The River Bandits had some good pitching performances in the first half before those arms were promoted. Mason Barnett emerged as one of the better pitching prospects in the farm system, putting up a 3.18 ERA with 10.3 strikeouts-per-nine innings in 16 starts before he moved up to Double-A. Former 12th rounder Tyson Guerrero had a breakout season with a 3.63 ERA with 106 strikeouts in 84 1⁄3 innings before he earned a ticket to Northwest Arkansas, posting the third-best strikeout-to-walk ratio in the entire farm system. Chandler Champlain also earned a mid-season promotion, posting a 2.74 ERA and just 2.6 walks-per-nine-innings in 11 starts with the River Bandits. William Fleming and Noah Cameron also pitched well in High-A before moving up.
Luinder Avila was solid, although his ERA (4.39) was just below league-average (4.17). Ben Kudrna, Frank Mozzicato, and Steve Zobac all had mixed results upon moving up, with Mozzicato struggling with walks.

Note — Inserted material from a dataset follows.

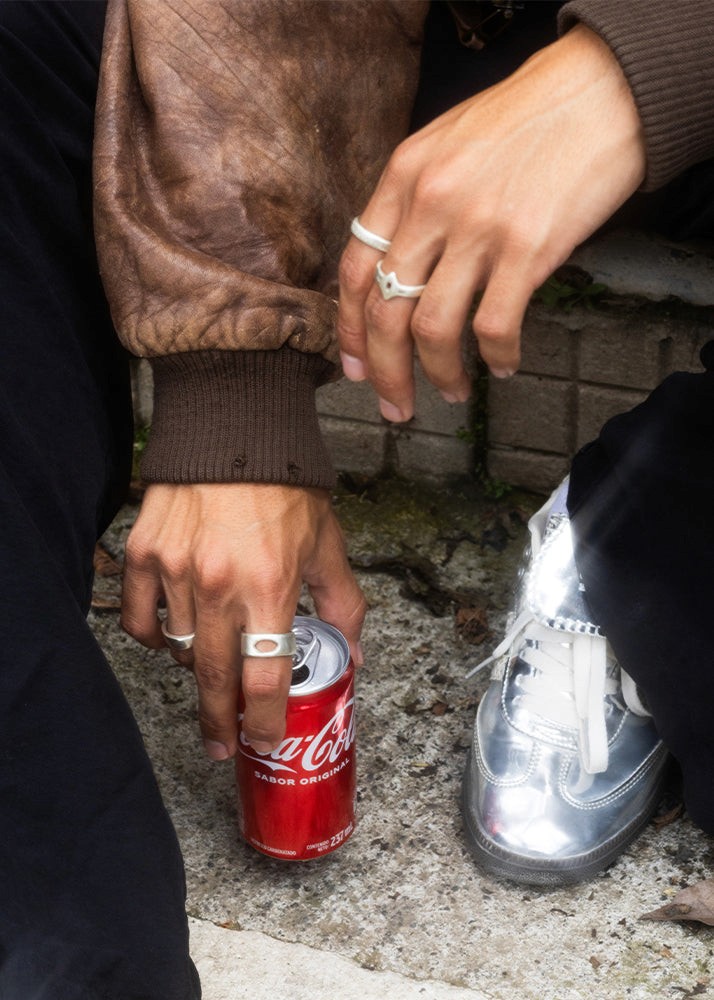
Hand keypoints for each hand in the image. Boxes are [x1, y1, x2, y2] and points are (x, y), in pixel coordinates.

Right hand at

The problem for Quad Cities was the bullpen. Wander Arias led the team in relief appearances, but posted a 6.23 ERA. Parker Harm walked 31 in 38 innings. Marlin Willis couldn’t buy a strike, walking 44 hitters in 31 innings (although with 47 strikeouts). Anthony Simonelli and Anderson Paulino pitched well and Eric Cerantola showed an ability to miss bats. John McMillon also made a pit stop in Quad Cities and struck out 40 of the 77 hitters he faced, while allowing just eight hits in 20 innings.